Ichiyanagi Osamu, Ishii Kuniaki, Endoh Masao
Department of Pharmacology, Yamagata University School of Medicine, 2-2-2 Iida-nishi, 990-9585, Japan.
Pflugers Arch. 2002 May;444(1-2):107-16. doi: 10.1007/s00424-002-0808-y. Epub 2002 Mar 9.

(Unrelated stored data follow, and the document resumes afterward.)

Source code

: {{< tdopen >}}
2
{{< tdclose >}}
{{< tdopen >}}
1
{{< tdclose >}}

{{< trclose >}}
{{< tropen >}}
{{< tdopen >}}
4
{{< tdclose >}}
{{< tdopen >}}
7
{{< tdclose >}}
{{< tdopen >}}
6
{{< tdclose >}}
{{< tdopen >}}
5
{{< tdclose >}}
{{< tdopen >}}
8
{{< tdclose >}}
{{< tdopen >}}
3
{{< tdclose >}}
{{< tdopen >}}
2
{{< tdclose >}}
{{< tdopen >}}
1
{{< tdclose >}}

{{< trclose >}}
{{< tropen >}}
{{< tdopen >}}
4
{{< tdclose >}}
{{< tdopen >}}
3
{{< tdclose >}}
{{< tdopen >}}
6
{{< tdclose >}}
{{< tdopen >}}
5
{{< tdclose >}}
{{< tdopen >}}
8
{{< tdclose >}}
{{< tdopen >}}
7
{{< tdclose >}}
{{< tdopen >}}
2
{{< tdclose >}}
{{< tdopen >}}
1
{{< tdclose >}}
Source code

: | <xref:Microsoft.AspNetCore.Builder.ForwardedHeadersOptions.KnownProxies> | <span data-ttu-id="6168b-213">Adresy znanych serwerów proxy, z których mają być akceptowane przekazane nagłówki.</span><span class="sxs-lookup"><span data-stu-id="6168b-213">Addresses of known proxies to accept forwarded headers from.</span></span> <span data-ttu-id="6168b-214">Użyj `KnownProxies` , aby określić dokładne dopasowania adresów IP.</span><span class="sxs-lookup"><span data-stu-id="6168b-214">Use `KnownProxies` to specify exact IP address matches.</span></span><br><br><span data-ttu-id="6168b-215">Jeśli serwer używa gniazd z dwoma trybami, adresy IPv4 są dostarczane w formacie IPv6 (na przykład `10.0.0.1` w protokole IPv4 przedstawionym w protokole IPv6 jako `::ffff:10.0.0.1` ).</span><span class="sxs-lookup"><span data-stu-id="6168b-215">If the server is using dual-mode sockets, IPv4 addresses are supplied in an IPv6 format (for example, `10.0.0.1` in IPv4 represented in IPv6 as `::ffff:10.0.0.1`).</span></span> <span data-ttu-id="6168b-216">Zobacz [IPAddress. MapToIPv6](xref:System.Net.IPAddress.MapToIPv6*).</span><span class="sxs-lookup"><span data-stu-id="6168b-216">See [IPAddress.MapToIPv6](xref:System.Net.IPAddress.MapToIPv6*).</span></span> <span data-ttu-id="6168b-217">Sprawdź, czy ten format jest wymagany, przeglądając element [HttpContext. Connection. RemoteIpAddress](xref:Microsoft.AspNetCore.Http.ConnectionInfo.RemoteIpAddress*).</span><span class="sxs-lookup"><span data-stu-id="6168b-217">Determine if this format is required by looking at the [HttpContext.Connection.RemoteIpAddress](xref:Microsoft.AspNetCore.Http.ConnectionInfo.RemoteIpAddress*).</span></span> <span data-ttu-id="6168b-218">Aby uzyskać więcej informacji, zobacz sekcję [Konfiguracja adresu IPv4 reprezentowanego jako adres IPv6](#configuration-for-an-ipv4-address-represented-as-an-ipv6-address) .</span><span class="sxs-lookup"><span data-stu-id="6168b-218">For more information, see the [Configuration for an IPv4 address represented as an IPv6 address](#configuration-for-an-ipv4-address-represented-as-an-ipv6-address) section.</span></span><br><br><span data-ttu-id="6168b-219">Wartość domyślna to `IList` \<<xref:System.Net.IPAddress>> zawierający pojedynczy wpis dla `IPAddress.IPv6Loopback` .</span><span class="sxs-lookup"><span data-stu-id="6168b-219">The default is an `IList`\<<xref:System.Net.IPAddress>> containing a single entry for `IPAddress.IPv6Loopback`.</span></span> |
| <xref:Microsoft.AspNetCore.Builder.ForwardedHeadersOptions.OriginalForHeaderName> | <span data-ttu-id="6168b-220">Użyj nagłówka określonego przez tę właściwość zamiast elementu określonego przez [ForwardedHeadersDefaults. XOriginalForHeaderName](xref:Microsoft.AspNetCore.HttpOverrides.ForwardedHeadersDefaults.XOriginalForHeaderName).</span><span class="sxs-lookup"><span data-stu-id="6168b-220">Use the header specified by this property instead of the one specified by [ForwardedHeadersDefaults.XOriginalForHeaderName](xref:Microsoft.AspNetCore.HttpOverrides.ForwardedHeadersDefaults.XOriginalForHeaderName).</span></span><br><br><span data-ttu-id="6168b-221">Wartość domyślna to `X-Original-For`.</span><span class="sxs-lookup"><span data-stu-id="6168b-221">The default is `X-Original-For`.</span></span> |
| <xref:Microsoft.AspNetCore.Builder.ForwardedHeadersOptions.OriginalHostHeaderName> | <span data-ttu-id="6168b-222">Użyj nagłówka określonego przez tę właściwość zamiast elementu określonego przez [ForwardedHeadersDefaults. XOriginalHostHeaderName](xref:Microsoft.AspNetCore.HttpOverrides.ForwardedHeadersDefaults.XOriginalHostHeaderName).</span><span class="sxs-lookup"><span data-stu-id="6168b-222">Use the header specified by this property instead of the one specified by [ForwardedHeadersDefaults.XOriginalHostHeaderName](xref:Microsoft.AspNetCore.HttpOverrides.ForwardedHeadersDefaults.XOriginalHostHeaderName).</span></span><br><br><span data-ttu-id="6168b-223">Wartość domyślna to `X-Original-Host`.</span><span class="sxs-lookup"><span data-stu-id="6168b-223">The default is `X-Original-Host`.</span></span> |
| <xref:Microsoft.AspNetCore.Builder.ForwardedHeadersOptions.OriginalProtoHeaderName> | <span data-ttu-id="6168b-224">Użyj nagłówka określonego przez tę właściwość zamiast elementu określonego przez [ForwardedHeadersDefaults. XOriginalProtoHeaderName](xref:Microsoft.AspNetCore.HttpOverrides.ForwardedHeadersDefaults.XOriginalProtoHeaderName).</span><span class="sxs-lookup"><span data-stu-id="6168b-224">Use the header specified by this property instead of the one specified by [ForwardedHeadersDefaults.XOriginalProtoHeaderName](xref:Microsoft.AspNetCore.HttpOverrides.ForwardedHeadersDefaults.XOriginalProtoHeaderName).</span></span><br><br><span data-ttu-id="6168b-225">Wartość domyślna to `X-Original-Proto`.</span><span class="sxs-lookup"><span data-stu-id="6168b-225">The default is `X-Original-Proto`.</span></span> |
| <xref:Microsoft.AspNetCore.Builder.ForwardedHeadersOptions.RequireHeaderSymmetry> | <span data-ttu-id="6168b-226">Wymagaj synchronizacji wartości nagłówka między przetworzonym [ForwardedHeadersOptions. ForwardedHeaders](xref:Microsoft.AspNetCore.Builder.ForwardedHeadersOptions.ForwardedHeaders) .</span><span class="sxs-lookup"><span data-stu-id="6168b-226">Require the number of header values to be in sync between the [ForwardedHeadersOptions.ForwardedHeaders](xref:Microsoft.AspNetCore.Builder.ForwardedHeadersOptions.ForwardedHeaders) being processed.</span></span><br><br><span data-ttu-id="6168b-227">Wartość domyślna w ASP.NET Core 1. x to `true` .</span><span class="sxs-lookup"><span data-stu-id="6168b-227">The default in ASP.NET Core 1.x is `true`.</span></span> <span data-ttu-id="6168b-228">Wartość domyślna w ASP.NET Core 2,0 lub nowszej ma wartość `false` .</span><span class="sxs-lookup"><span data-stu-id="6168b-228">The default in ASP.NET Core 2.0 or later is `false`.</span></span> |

The effects of angiotensin II (Ang II) on L-type Ca2+ current (I(Ca,L)) remains controversial. We studied the effects of Ang II on I(Ca,L) in single adult rabbit ventricular myocytes using a perforated patch-clamp technique with gramicidin D. Ang II increased I(Ca,L) in a concentration-dependent manner (EC(50)=0.75 nM). In contrast, in conventional whole-cell patch-calmp, I(Ca,L)ran down gradually and the I(Ca,L) response to Ang II was variable, suggesting the potential loss of diffusible components crucial for the Ang II-induced signaling process. An AT(1) antagonist, CV11974 (0.1 microM), completely inhibited the increase in I(Ca,L) induced by Ang II (0.1 microM), whereas an AT(2) antagonist, PD123319 (10 microM), did not influence the I(Ca,L) increase. Neither pre- nor after-treatment with a Na+/H+ exchange (NHE) inhibitor HOE642 (1 microM) affected the Ang II-induced increase in I(Ca,L). The protein kinase C (PKC) inhibitor chelerythrine (1 microM) did not affect the Ang II-induced I(Ca,L) increase. The present findings indicate that Ang II increases I(Ca,L) via AT(1) receptors in adult rabbit ventricular myocytes. Neither the activation of NHE nor PKC may contribute to the Ang II-induced activation of I(Ca,L).
血管紧张素II(Ang II)对L型钙电流(I(Ca,L))的影响仍存在争议。我们采用含短杆菌肽D的穿孔膜片钳技术,研究了Ang II对成年兔单个心室肌细胞I(Ca,L)的影响。Ang II以浓度依赖性方式增加I(Ca,L)(半数有效浓度[EC(50)] = 0.75 nM)。相比之下,在传统的全细胞膜片钳实验中,I(Ca,L)会逐渐衰减,并且I(Ca,L)对Ang II的反应不稳定,这表明对于Ang II诱导的信号传导过程至关重要的可扩散成分可能丢失。AT(1)拮抗剂CV11974(0.1 microM)可完全抑制Ang II(0.1 microM)诱导的I(Ca,L)增加,而AT(2)拮抗剂PD123319(10 microM)则不影响I(Ca,L)的增加。用Na+/H+交换(NHE)抑制剂HOE642(1 microM)预处理或后处理均不影响Ang II诱导的I(Ca,L)增加。蛋白激酶C(PKC)抑制剂白屈菜红碱(1 microM)不影响Ang II诱导的I(Ca,L)增加。目前的研究结果表明,在成年兔心室肌细胞中,Ang II通过AT(1)受体增加I(Ca,L)。NHE的激活和PKC均可能不参与Ang II诱导的I(Ca,L)激活。